You can say a lot of things about Mike and his career. His quotes and press conferences offer a host of material that would make Donald Trump look like a children’s TV show host. That being said, you cannot deny the man’s confidence in himself, which made him seem invincible. No matter what was thrown at him or what the circumstances were, he was confident that he would rebound and win. Which he usually did.
Before you Open your Mouth, Think
This just piggybacks off of the above lesson, but in sales, your words are your boxing gloves. Everything that you say must be carefully thought through and should be crafted as such to bring you towards your goal.
Mike was never good at this. One of his more…offensive lines was “All praise is to Allah, I’ll fight any man, any animal, if Jesus were here I’d fight him too.”
Please, in sales, think before you talk.
One of the most famous Mike Tyson quotes is: “Everyone has a plan, until I punch them in the mouth.”
This is incredibly true for salespeople. We all have our scripts and our visions of how the sales call will go. As we all know, they never turn out as expected. Customers throw in crazy objections, the competition releases a new product that’s actually better than yours, or some environmental tragedy happens (Hurricane Matthew in my neck of the woods). All of these equate to a “punch in the face”.
You have to be adaptable so you can overcome all of these. There has to be a point where you are comfortable with going “off script” to overcome the situation.
When you Fail, Get Back Up
Bad things will happen to you, and one day, you will fail. That’s the life in sales. Mike was no different. One evening, Tyson decided to stay in and hang out with some prostitutes. Unfortunately, he was mixing a dangerous cocktail of morphine, coke, and hard alcohol. He snapped and beat up all seven prostitutes (at once) in a Vegas hotel room. He was sentenced to prison for 3 years.
What did he do? He got clean and sober, trained his butt off, and got back in the boxing ring as soon as he was released.
Did he wallow in self pity? No.
Did he simply give up and decide that the world hated him? No.
He got back up and kept doing what he does best – boxing.

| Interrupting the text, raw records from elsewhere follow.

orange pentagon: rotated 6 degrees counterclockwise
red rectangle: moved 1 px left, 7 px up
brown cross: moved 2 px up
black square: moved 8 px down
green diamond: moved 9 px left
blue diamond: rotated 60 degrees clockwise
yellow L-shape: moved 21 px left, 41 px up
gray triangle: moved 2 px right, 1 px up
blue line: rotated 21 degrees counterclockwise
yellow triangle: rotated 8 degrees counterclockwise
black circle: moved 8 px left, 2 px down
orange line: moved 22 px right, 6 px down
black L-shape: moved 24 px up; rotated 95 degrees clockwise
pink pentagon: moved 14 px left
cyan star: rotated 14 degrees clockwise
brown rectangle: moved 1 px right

This time, he did it sober.
We are definitely not advocating beating up prostitutes in your hotel room and definitely do not condone Mike’s actions. The point is that when he failed, he got back up and made himself a better person.

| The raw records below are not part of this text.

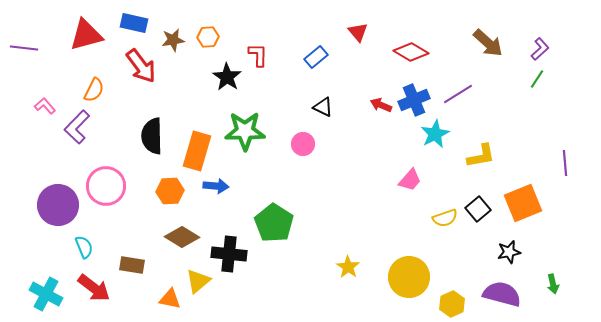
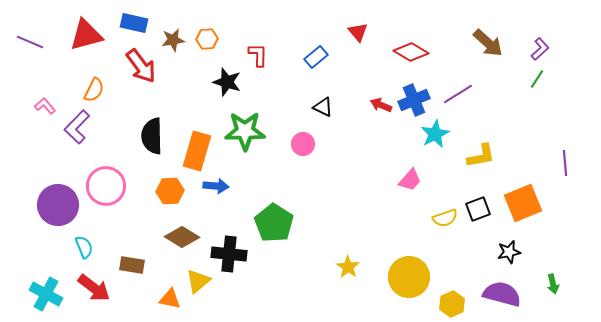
orange hexagon at (208, 37): moved 1 px left, 2 px down
purple line at (24, 48): moved 6 px right, 6 px up; rotated 16 degrees clockwise
black star at (227, 77): moved 5 px down; rotated 16 degrees counterclockwise
black square at (478, 209): rotated 20 degrees clockwise
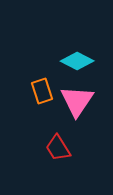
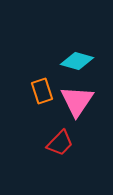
cyan diamond: rotated 12 degrees counterclockwise
red trapezoid: moved 2 px right, 5 px up; rotated 104 degrees counterclockwise
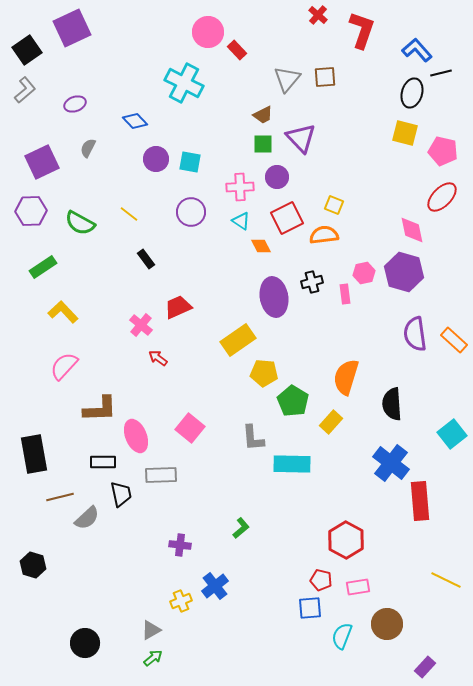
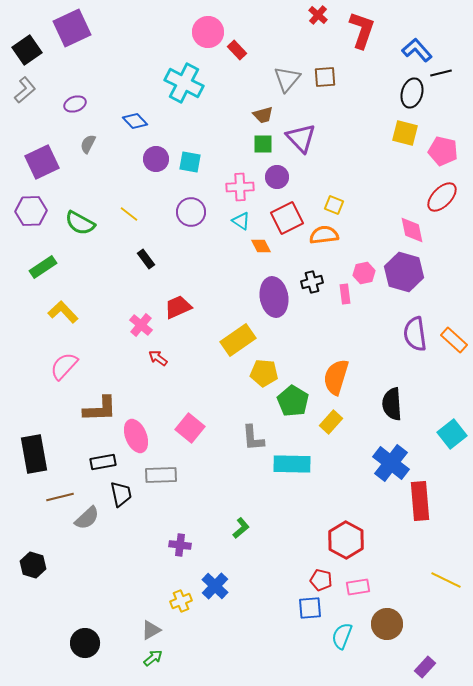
brown trapezoid at (263, 115): rotated 10 degrees clockwise
gray semicircle at (88, 148): moved 4 px up
orange semicircle at (346, 377): moved 10 px left
black rectangle at (103, 462): rotated 10 degrees counterclockwise
blue cross at (215, 586): rotated 8 degrees counterclockwise
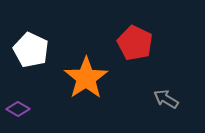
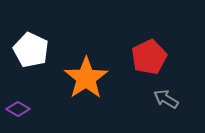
red pentagon: moved 14 px right, 14 px down; rotated 20 degrees clockwise
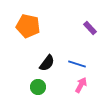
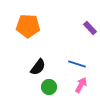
orange pentagon: rotated 10 degrees counterclockwise
black semicircle: moved 9 px left, 4 px down
green circle: moved 11 px right
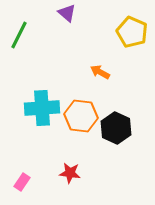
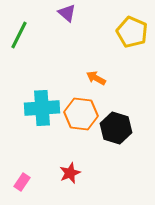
orange arrow: moved 4 px left, 6 px down
orange hexagon: moved 2 px up
black hexagon: rotated 8 degrees counterclockwise
red star: rotated 30 degrees counterclockwise
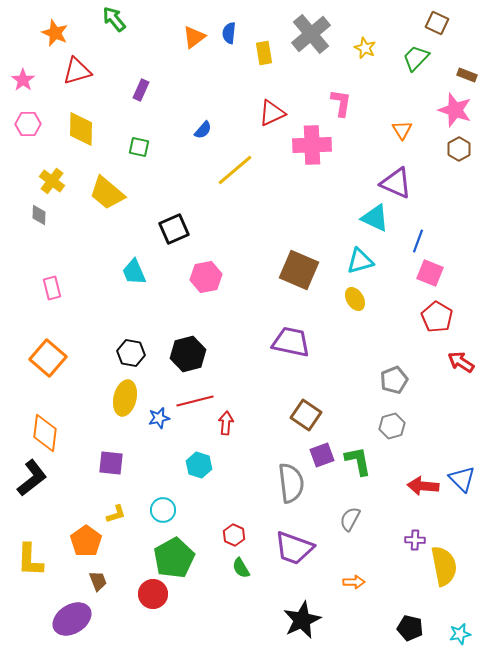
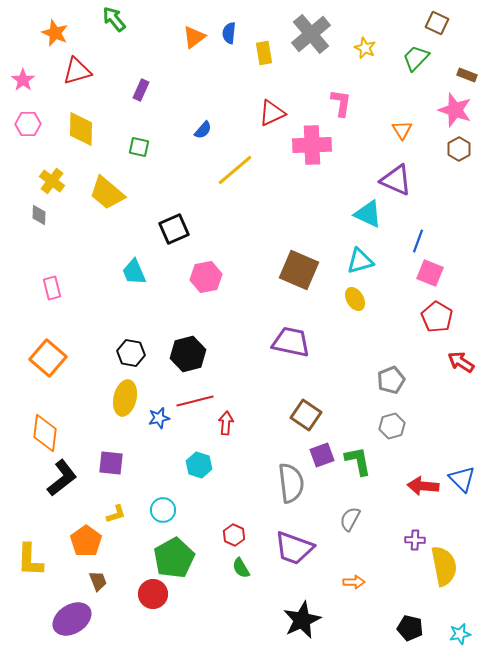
purple triangle at (396, 183): moved 3 px up
cyan triangle at (375, 218): moved 7 px left, 4 px up
gray pentagon at (394, 380): moved 3 px left
black L-shape at (32, 478): moved 30 px right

When you fail, whether it’s a blown sale, a bad month, or even being released from one sales job, you can either give up and decide that you suck, or get back up and keep on fighting.
I’d like to imagine boxing is a lot like sales in terms of how frequent you get paid. In the world of boxing, you win, get endorsements, and get paid. In sales, you make a sale, and get paid. In either scenario, there are no “guaranteed salaries”. In sales, you might have a base salary if you are extremely lucky, but that’s not enough to live off of usually. I would say that boxers can make much more money, but remember, Mike went bankrupt in 2003 after earning over $300 million.
A hard lesson learned by many professional athletes, you have to put money away for the times where you are not winning boxing matches. In sales, you HAVE to put money away for the times where you are not selling. It’s called leveraging your risk with a fat savings account, and it will reduce your stress significantly when times are tough.
Or you can buy a pet tiger, whatever works for you.